The horror is incredible to think about, but Cliff Eppler can't help but to imagine the scene.
Nineteen hotshot firefighters in Arizona trapped by flames so hot boulders cracked from the extreme temperatures.
A sudden downdraft of wind stoked fires around the elite crew, cutting off their escape and forcing the unit to shelter under emergency blankets as the fire overtook them.
Darrell Willis, division chief with the Prescott Fire Department, told an Arizona newspaper that the men fought and died as one.
“The voice of what actually happened, we'll never know,” he said. “I can tell you they died with honor. They stuck together.”
Nearly a month after the tragic accident, Eppler, a 32-year veteran of the Oklahoma Forestry Services, is still thinking about those men, their families and his profession of wildfire fighting.
“Those guys are kind of like the Green Berets of the forest service,” Eppler said. “If it can happen to them, it could happen to me.

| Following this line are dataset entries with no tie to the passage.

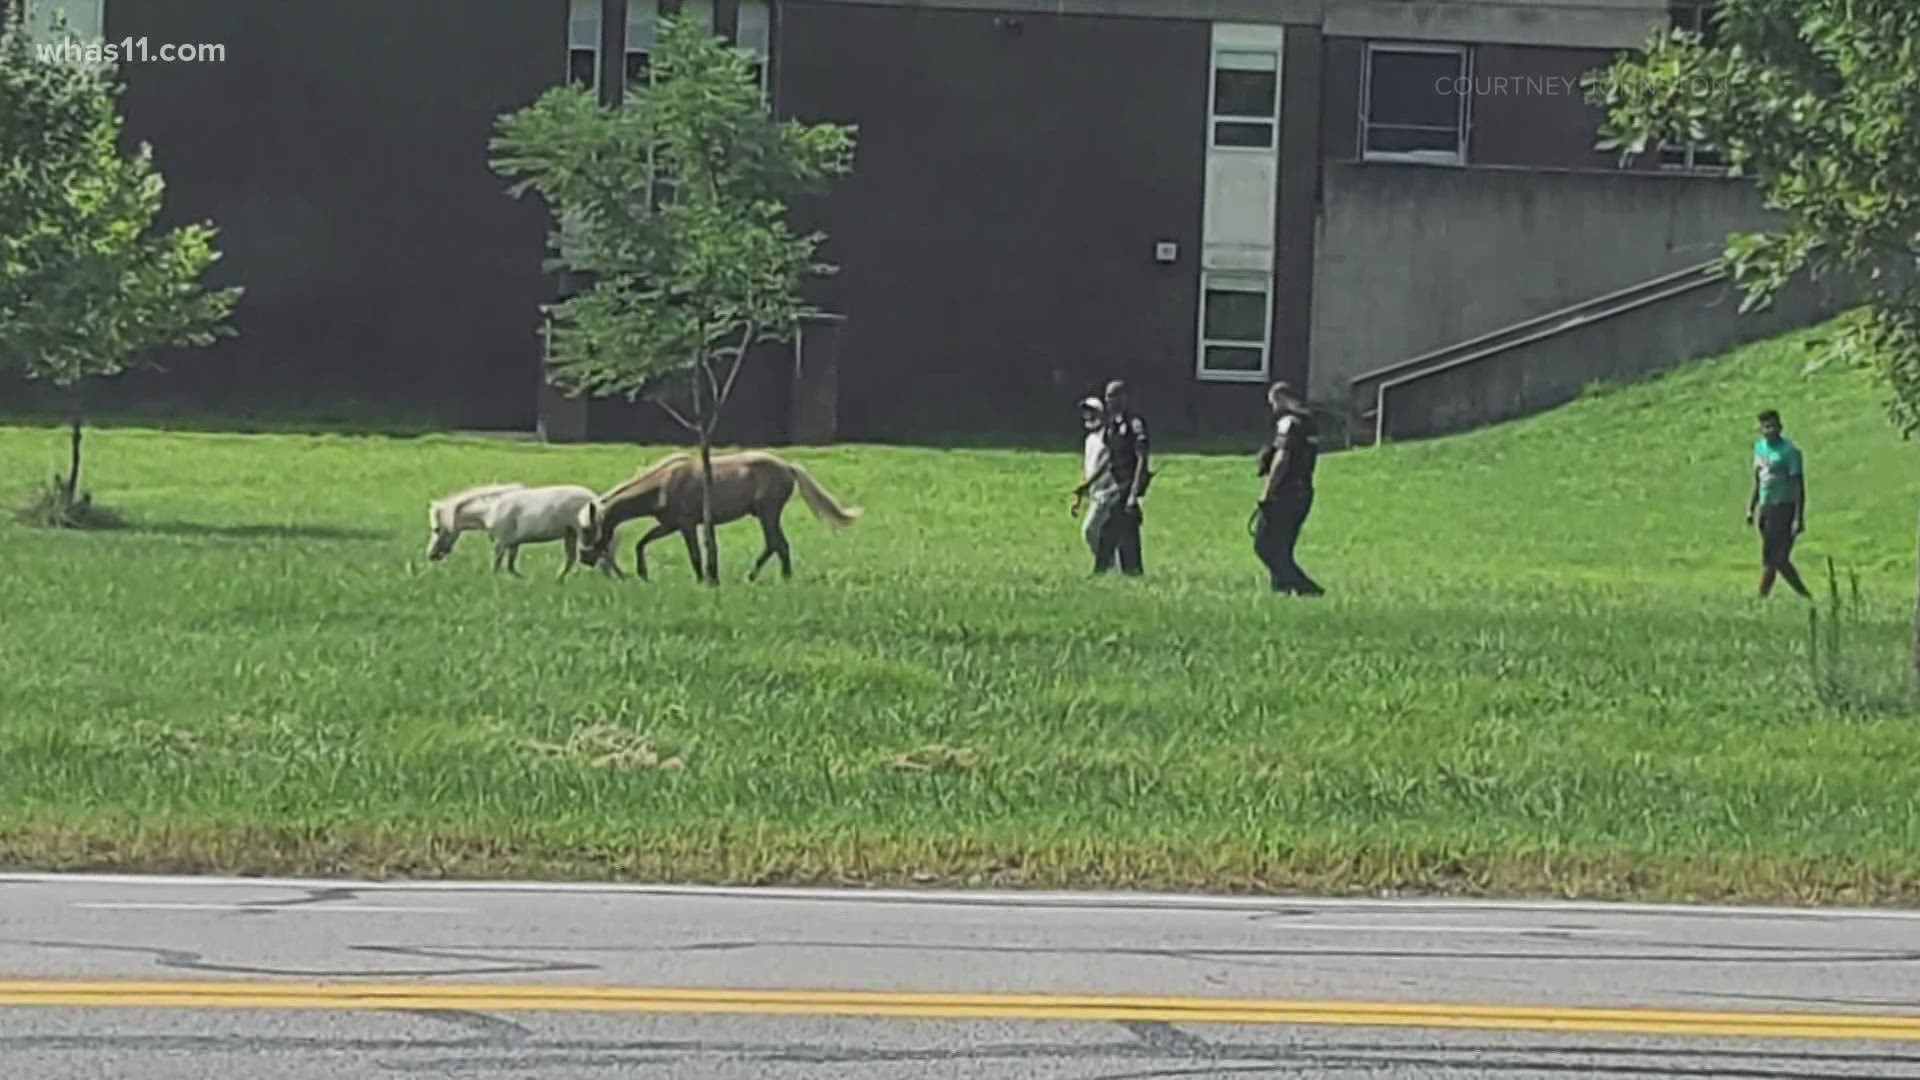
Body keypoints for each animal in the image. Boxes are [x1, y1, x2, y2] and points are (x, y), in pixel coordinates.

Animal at [426, 484, 614, 576]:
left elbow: (496, 567)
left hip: (584, 534)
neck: (491, 510)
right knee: (573, 559)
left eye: (436, 529)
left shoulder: (501, 544)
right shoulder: (513, 544)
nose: (431, 555)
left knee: (600, 556)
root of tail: (595, 500)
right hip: (571, 535)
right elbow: (511, 568)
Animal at [572, 447, 867, 580]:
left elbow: (694, 555)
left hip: (768, 513)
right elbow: (642, 543)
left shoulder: (687, 525)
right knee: (775, 545)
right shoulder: (670, 525)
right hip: (765, 515)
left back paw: (773, 577)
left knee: (777, 544)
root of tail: (787, 466)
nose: (584, 557)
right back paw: (757, 577)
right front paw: (644, 574)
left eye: (588, 529)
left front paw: (703, 580)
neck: (663, 483)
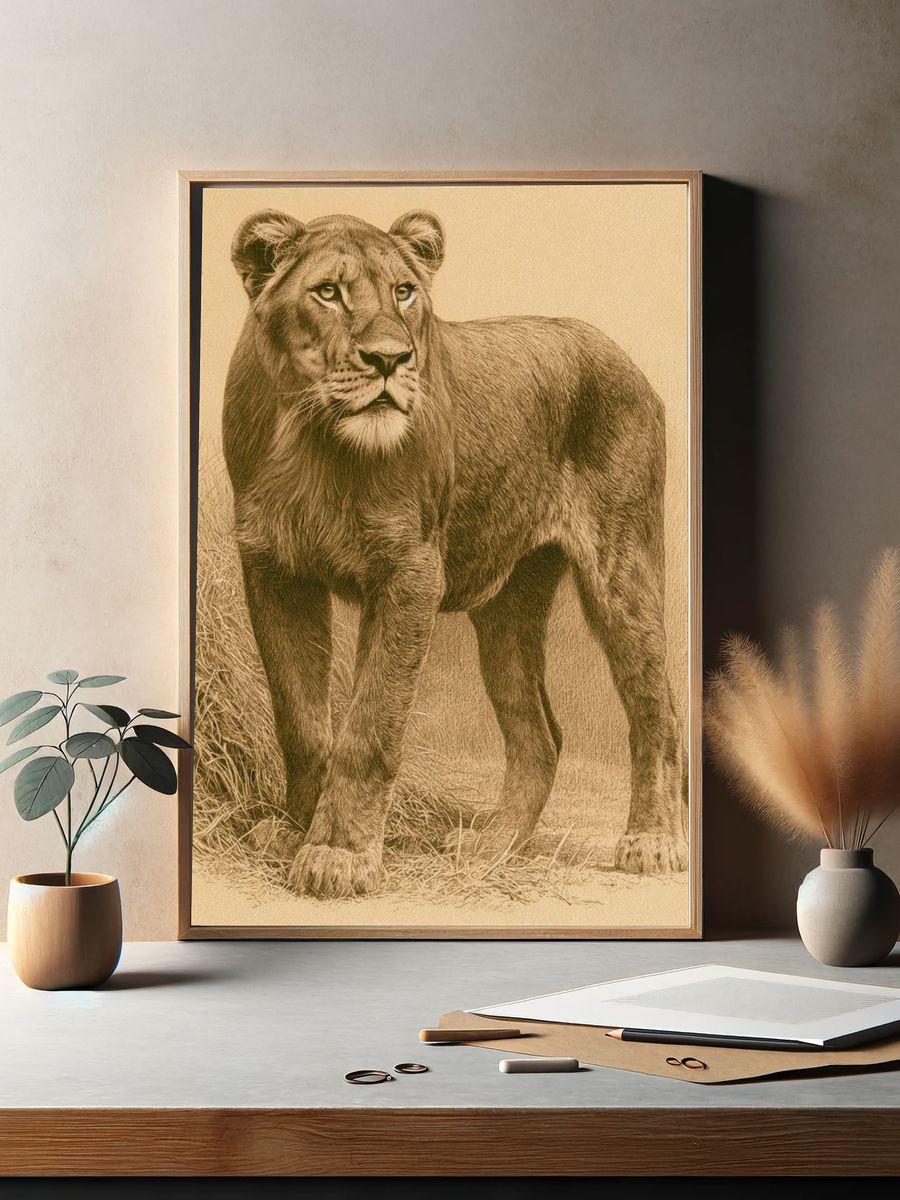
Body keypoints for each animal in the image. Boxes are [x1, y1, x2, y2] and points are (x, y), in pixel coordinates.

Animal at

“Reality checks in: This is dangerous.”
‘What I wanted to do'
Eppler said he often thinks back about his 16-year-old self driving down a county road near his home in Badger Lee close to the Arkansas border.
From the front seat of his pickup, he saw a lone firefighter in a field beating down a grass fire and decided to pull over to help.

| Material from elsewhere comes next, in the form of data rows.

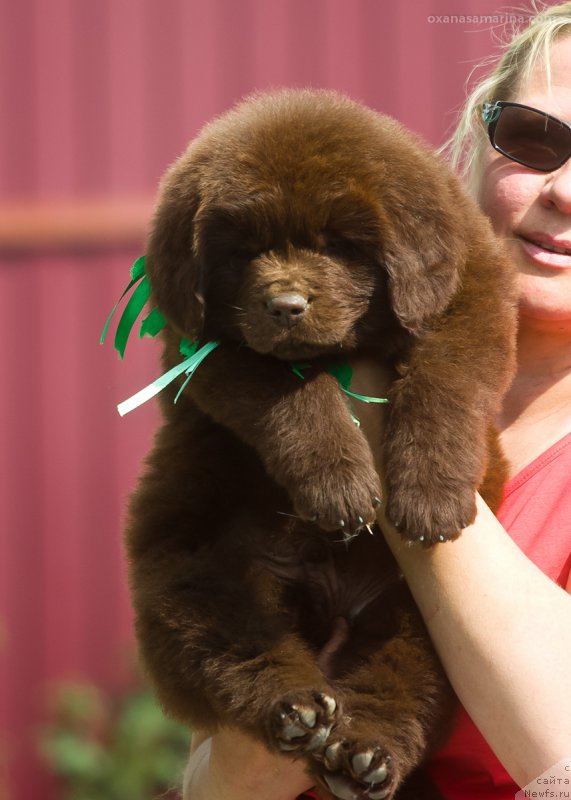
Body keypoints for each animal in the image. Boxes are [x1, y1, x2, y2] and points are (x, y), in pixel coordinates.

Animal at [126, 90, 520, 796]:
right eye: (244, 250)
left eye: (337, 245)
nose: (285, 305)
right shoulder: (213, 347)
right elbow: (296, 400)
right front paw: (341, 489)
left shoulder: (470, 295)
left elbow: (445, 382)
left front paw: (429, 498)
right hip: (195, 564)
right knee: (230, 648)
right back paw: (298, 711)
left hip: (420, 620)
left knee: (407, 681)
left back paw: (365, 756)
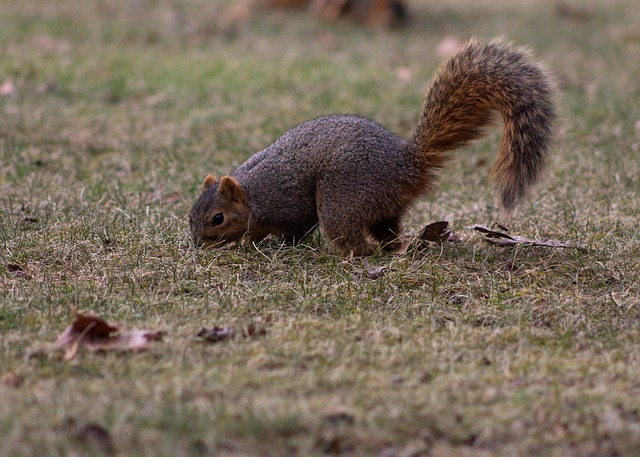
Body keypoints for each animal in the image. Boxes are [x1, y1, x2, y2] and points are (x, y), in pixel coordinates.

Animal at [189, 38, 557, 256]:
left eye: (218, 218)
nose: (196, 244)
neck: (252, 194)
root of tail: (406, 165)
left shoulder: (286, 204)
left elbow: (295, 227)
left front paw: (253, 241)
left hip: (342, 197)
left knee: (351, 236)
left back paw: (355, 254)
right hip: (382, 206)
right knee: (390, 231)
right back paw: (393, 247)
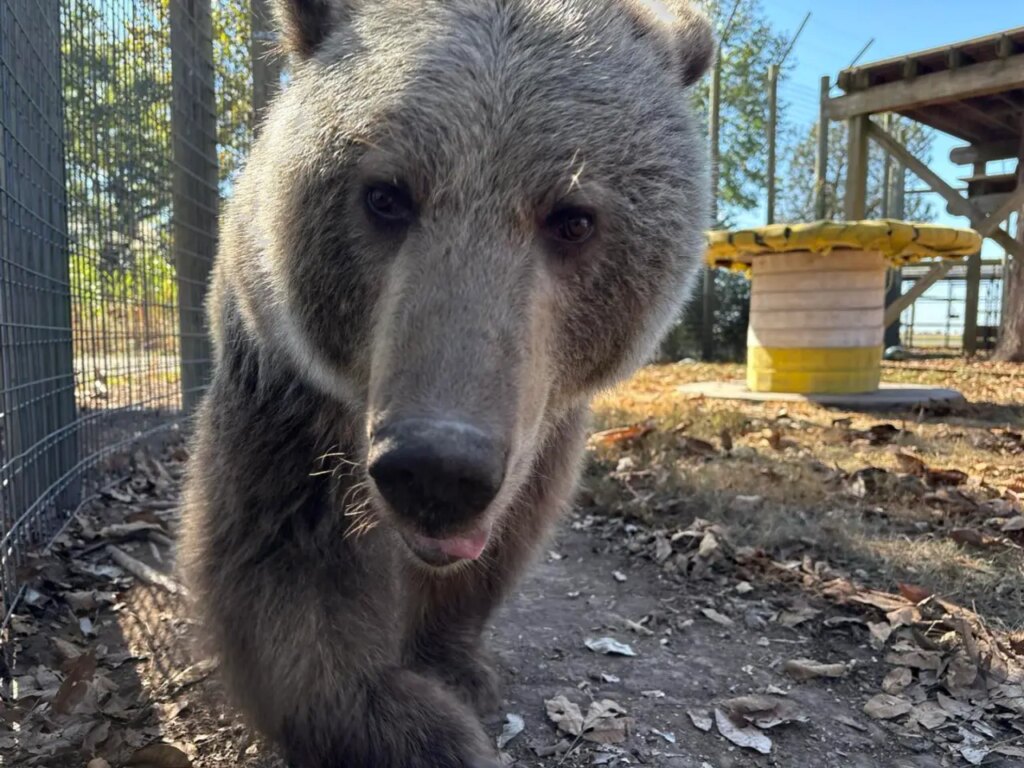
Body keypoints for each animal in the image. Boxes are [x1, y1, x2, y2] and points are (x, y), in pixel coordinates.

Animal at [179, 1, 714, 765]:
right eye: (384, 195)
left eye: (573, 218)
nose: (438, 469)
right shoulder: (281, 383)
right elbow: (281, 556)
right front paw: (415, 727)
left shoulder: (544, 422)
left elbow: (508, 535)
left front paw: (454, 665)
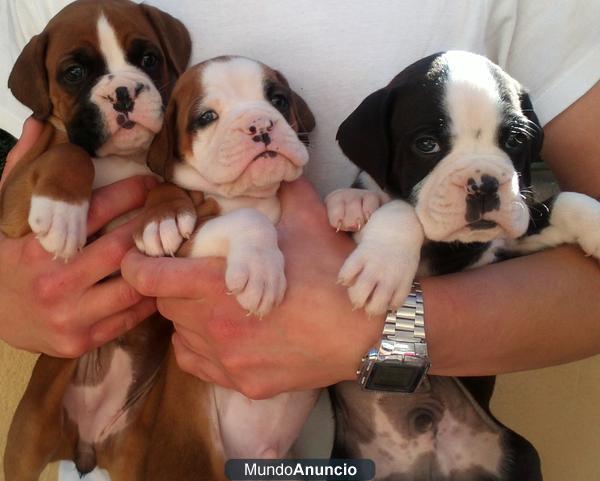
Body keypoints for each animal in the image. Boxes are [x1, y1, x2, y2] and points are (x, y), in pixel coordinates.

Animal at [0, 3, 227, 480]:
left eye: (148, 59)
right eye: (74, 72)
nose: (123, 92)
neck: (121, 159)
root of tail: (86, 444)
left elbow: (164, 185)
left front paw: (163, 215)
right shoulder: (13, 203)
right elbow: (68, 153)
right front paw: (62, 211)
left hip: (132, 455)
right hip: (28, 436)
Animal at [134, 57, 322, 462]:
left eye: (279, 100)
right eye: (206, 117)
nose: (260, 123)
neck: (253, 194)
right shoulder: (186, 248)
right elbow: (246, 219)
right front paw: (261, 271)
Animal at [324, 49, 600, 480]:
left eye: (515, 140)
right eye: (426, 144)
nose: (484, 183)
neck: (445, 246)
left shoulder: (504, 248)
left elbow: (562, 202)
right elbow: (400, 207)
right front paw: (378, 253)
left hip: (521, 453)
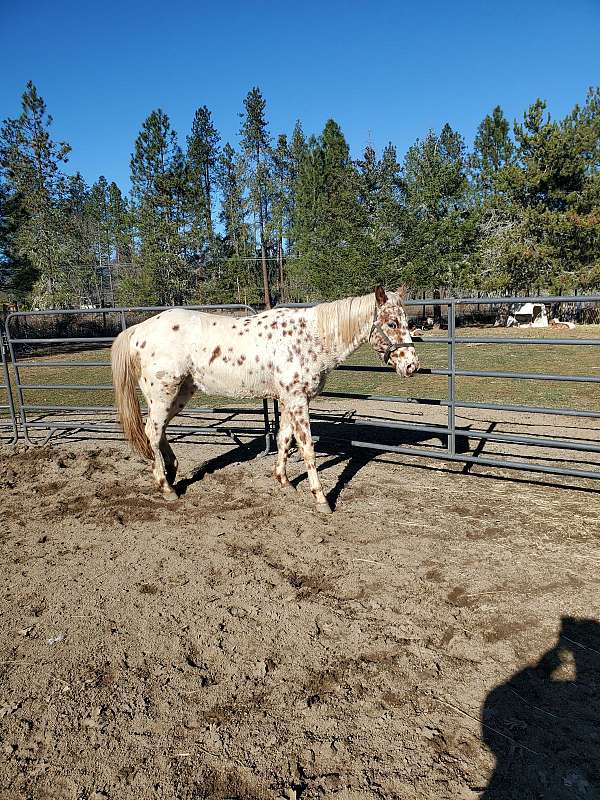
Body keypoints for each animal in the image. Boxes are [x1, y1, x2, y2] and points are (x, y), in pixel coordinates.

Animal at [111, 286, 420, 513]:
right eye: (392, 323)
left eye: (407, 322)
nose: (412, 366)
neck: (309, 339)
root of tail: (138, 330)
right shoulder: (298, 400)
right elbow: (307, 448)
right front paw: (321, 499)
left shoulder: (288, 400)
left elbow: (284, 439)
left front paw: (283, 481)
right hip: (163, 393)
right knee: (152, 432)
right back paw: (167, 488)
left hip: (179, 394)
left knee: (160, 430)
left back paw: (172, 471)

The man handed him a fire swatter, a 15-inch-long and 8-inch-wide piece of rubber, and he told Eppler to get to swatting.
“I helped him beat that fire down,” he said. “I think I decided right then that this is what I wanted to do.”
Eppler has spent the past three decades fighting fires in Oklahoma and across the U.S.
Mark Goeller, Oklahoma fire management chief, said Oklahoma has between 150 and 200 wildland firefighters, Oklahoma's equivalent of Arizona's Hotshots, when all members of Forestry Services, Bureau of Indian Affairs and volunteers are counted.
Oklahoma has 42 units across the eastern portion of the state. Each unit operates a dozer and brush bumper and is on call 24 hours a day, providing fire protection and prevention in an assigned district.
‘We go everywhere'
They go through 40 hours of classroom and field training to ensure they are prepared for the rigors of the job.
Goeller said the training is the same across the U.S. to ensure that each unit is ready if another state calls for help with a large fire.
“We can go anywhere in the state that requests us,” Goeller said. “We are there when needed, and we go everywhere.”
Eppler and other units from Oklahoma helped fight widespread fires in Yellowstone National Park in 1988 that burned nearly 800,000 acres of forest land.
“That was an incredible experience,” he said. “We were fighting fires and worrying about grizzly bears all at the same time.”
Since 2005, Oklahoma Forestry Services has fought fires in 71 of 77 counties and has received fire help from 33 different states.
Through working with other units across the country, Eppler said everyone involved with wildland firefighting forms a unique brotherhood.
“When you're out there fighting a fire, you are each other's life line,” he said. “Guys get especially close. So when you hear about something like what happened in Arizona, you can't imagine. They just lost so many.”
‘We gotta go'
Dylan Suson said he had no plans to make fighting fires his business.
Suson, 26, was comfortable being a manager at Walmart near his hometown of Stillwell.
But when he hired a retired firefighter to work at his store, the stories the man told became the favorite part of his day.
“He would tell me these stories that just had me on the edge of my seat,” he said. “He told me that he couldn't have dreamed up a better job, and that really stopped me in my tracks. Nobody says that about their job.”
Suson quit his job and joined the Forestry Department last year.
He said the experience has been everything he could've hoped for from Day 1.
“The first couple of fires I went out on, I was real nervous,” he said.
“But I think that's a good thing; that keeps you on your toes. I'm learning a lot and loving every minute of it.”
Suson said he didn't expect certain details of his job to be so rewarding. As a ranger, he spends a lot of time interacting with Oklahoma landowners and really getting to know them.
“We talk with them and inform them what we do and let them know that you'll be there for them,” he said. “They put a lot of trust in me, and that's something I don't take lightly.”
After hearing about the 19 fallen hotshots in Arizona, Suson said he couldn't let such a horrible event squelch his newfound passion.
“It's terrible to think that could happen to guys who are so experienced,” he said. “Now I admit that if I had to go out on Western detail like those guys were on, it would scare me to be honest.”
Eppler said he sat his whole unit down to talk after the news from Arizona made it their way.
He wanted to reassure them that this was just a freak accident but remind them that their line of work is still risky.
“Of course you start thinking about it, but this is our job,” he said. “When we are called upon, we gotta go.”